Throw me a quote

All I needed were a few pithy comments from celebs on the subject of sports gear. After hundreds of messages, I've finally realized that Hollywood doesn't like me.

Published March 13, 2000 5:00PM (EST)

A sampling of my brutal introduction to Hollywood journalism:

"Really, Jennifer, I'm harmless. All I want to do is ask Mr. Cruise a few questions about his mountain bike. You know, whether he prefers dual- or single-suspension, a carbon-fiber or aluminum frame, and where he likes to ride ... that sort of stuff. I have no intentions of dissing Scientology, 'Eyes Wide Shut' or his lovely wife, Nicole. Really."

Click.

"Steve Martin doesn't talk about his personal life? Inline skating is considered 'personal'? What, does he wipe out a lot or something?"

Click.

"So, are you positive Kate is booked for the next five months? Can't she squeeze me in between Vanity Fair and InStyle? I just want to ask her one simple question: Is she planning to exercise any time soon? And will she be incorporating a sea kayak into her workout?"

Click.

After three months, hundreds of phone calls, dozens of faxes and pleading messages left with almost every assistant to the assistant at CAA, ICM, PMK and William Morris, I've finally come to the sad realization that Hollywood doesn't like me. I'm trying not to take it personally, but it's hard. Especially since my journalistic mission was so ... harmless.

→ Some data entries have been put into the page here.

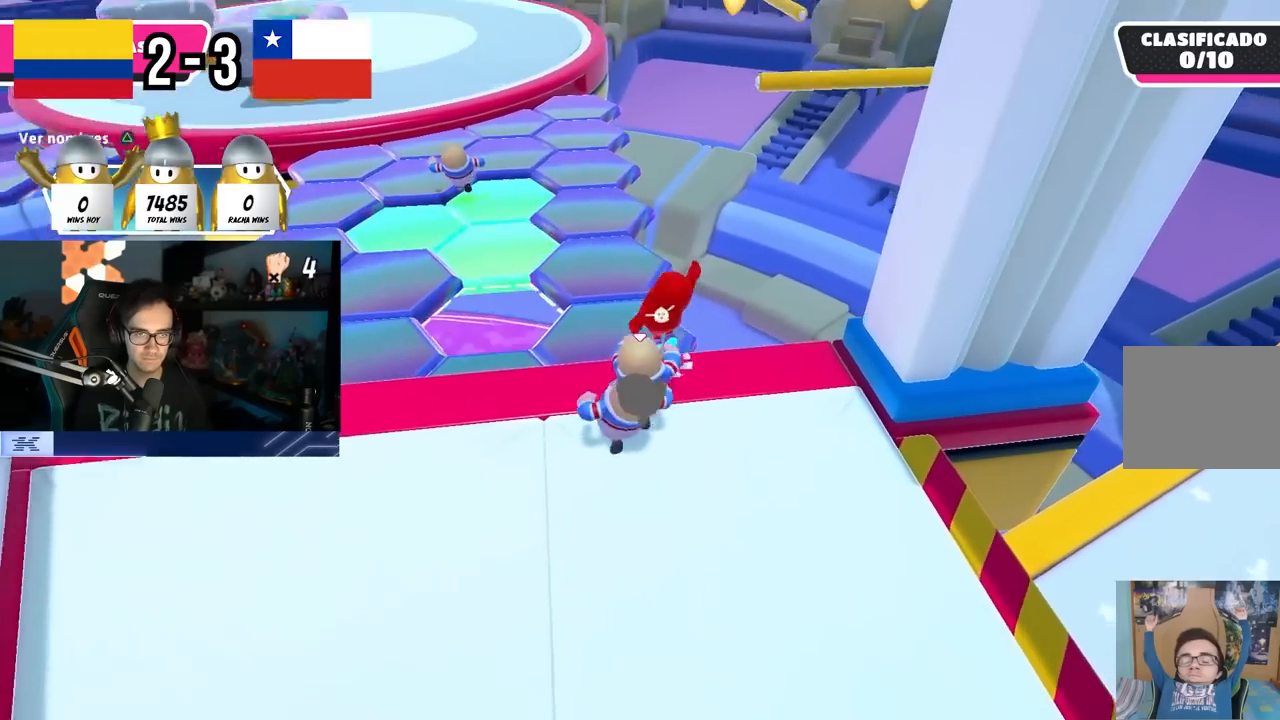
{"buttons": [], "left_stick": "left", "right_stick": "center", "events": [[17, "left_stick", "down"], [83, "right_stick", "center"], [133, "right_stick", "down"], [283, "left_stick", "down-right"], [350, "right_stick", "center"], [450, "left_stick", "down-left"], [500, "left_stick", "left"]]}
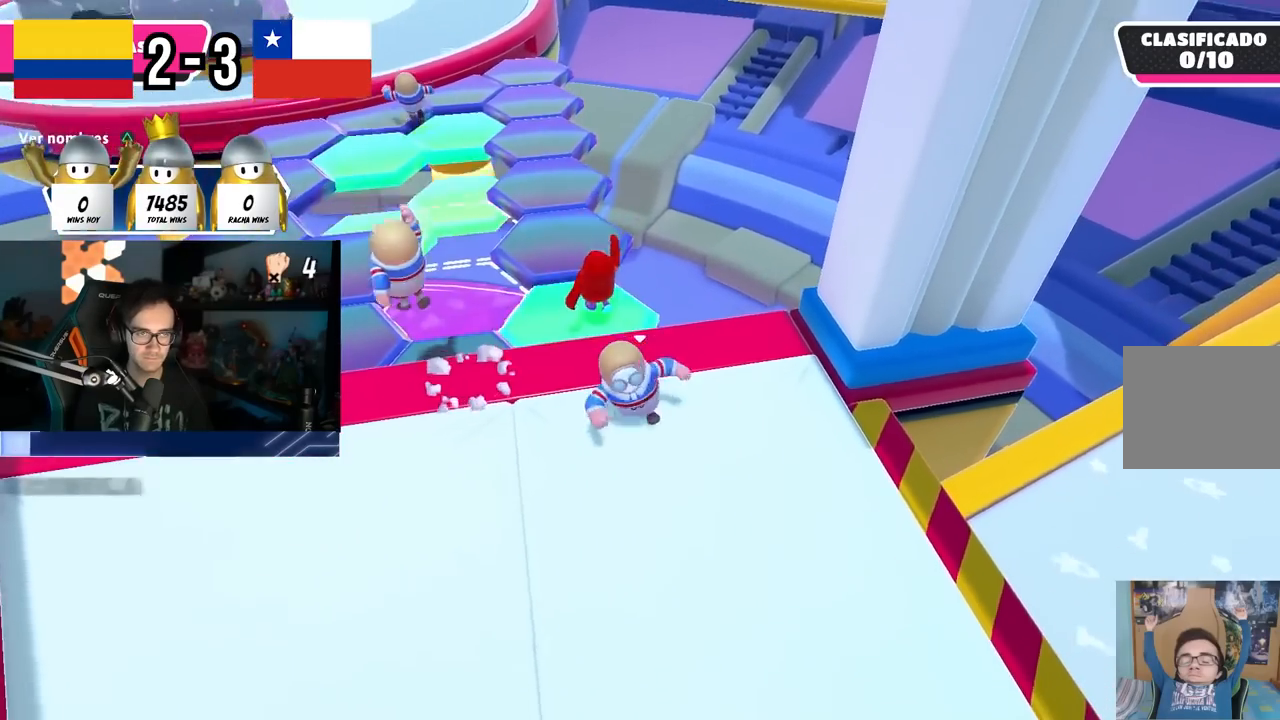
{"buttons": [], "left_stick": "left", "right_stick": "center", "events": [[133, "left_stick", "up-left"], [133, "right_stick", "down-left"], [250, "left_stick", "down-left"], [250, "right_stick", "center"], [350, "CROSS", "down"], [367, "left_stick", "left"], [467, "CROSS", "up"]]}
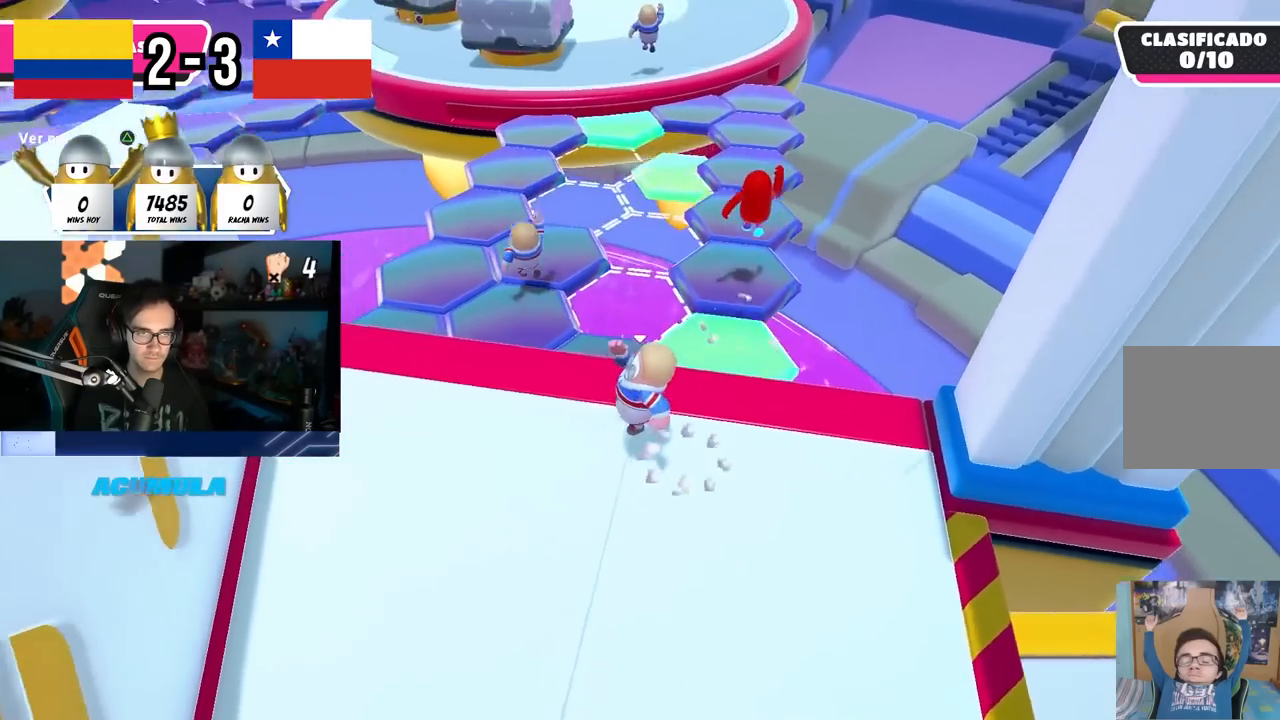
{"buttons": ["CROSS"], "left_stick": "up", "right_stick": "center", "events": [[33, "left_stick", "center"], [117, "left_stick", "down-right"], [150, "right_stick", "up-right"], [250, "left_stick", "left"], [300, "right_stick", "center"], [400, "left_stick", "up"], [467, "CROSS", "down"]]}
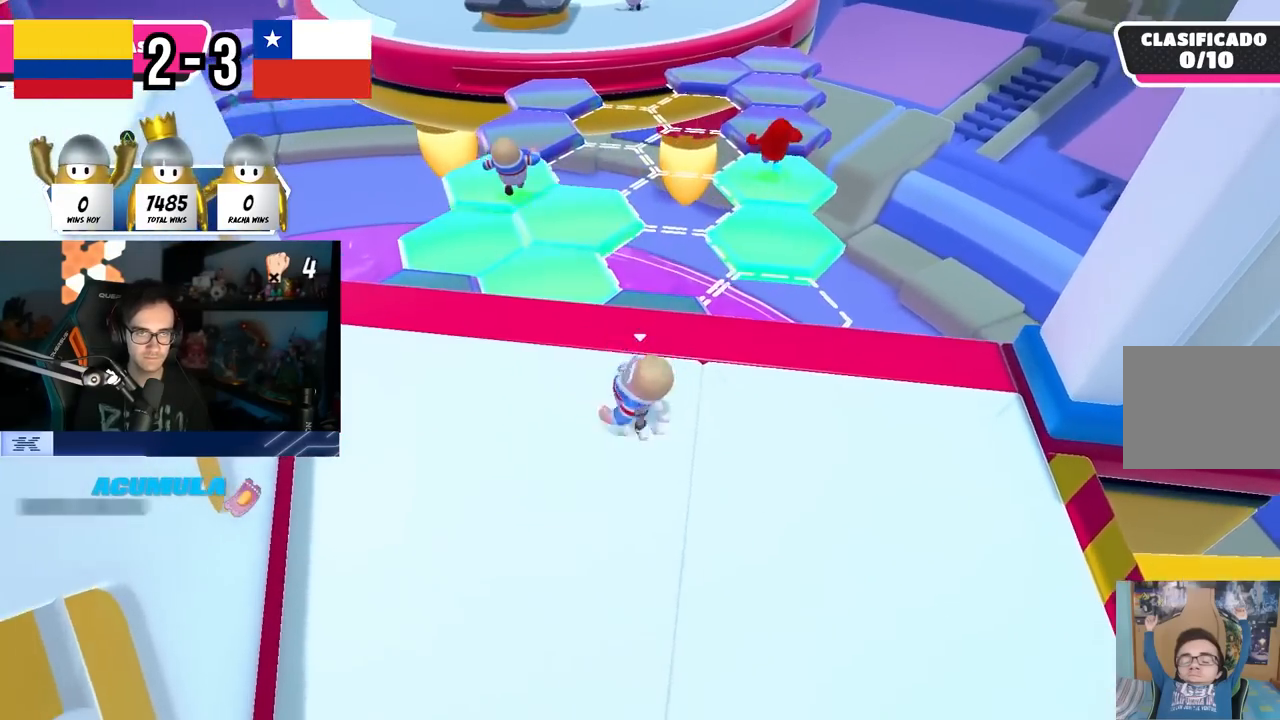
{"buttons": [], "left_stick": "down-right", "right_stick": "up-right", "events": [[83, "left_stick", "left"], [117, "CROSS", "up"], [267, "left_stick", "center"], [350, "left_stick", "down-right"], [467, "right_stick", "up-right"]]}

All I needed were a few pithy quotes from America's favorite billboard humans on the benign-as-hell subject of sports gear for a well-known national publication. The magazine has collected more than its share of National Magazine Award "Ellies," the publishing world's version of the Oscars, but given the way I was treated by Hollywood's handlers, I might as well have introduced myself as a reporter for Human Waste Management Quarterly.

In all my years gum-shoeing around for memorable lines, I've developed a semi-obsessive need to either get a quote or, failing that, closure. And, like most quip-mongers, I don't take a "no" or an unreturned phone call lightly.

I've tracked down many an impossible-to-reach individual, racking up heinous phone bills in the search for truth, seeking out questionably sane scientists in the jungles of Borneo, Russian-speaking Kamchatkan bureaucrats and drug-busted former world-record-holding sprinters. Most of these characters were in no frame of mind to spew forth the golden nuggets that make a story dance on the page, but at least they played the cat-and-mouse game that is journalism.

And while I may be naive to the unspoken tricks of the Hollywood writer trade, I'm no stranger to controversy: I once angered the owner of the world's largest pumpkin so thoroughly that he screamed obscenities into the phone for a full 15 minutes, ultimately threatening to kill me.

But these minor tribulations pale in comparison to the apathetic responses I received from America's A-, B-, C- and D-list actors and their respective entourages. Maybe it was the sheer horror of returning a call to my decidedly non-sexy 612 area code. Three months into what was supposed to be a month-long assignment, I finally lost it when Chris Rock's personal assistant blew me off with yet another weak excuse from her cell phone somewhere at a movie set atop the Canadian Rockies. What the hell were they shooting, anyway? a Rock-ian version of "Grizzly Adams"?

As with all the slippery handlers I'd so far encountered, Rock's person never actually rejected my request, she just led me on with one excuse after another, her contempt for me increasing with every call. Tired of hunting the obscenity-slinging funny guy like a slobbering barracuda, I hung up on his assistant mid-apology.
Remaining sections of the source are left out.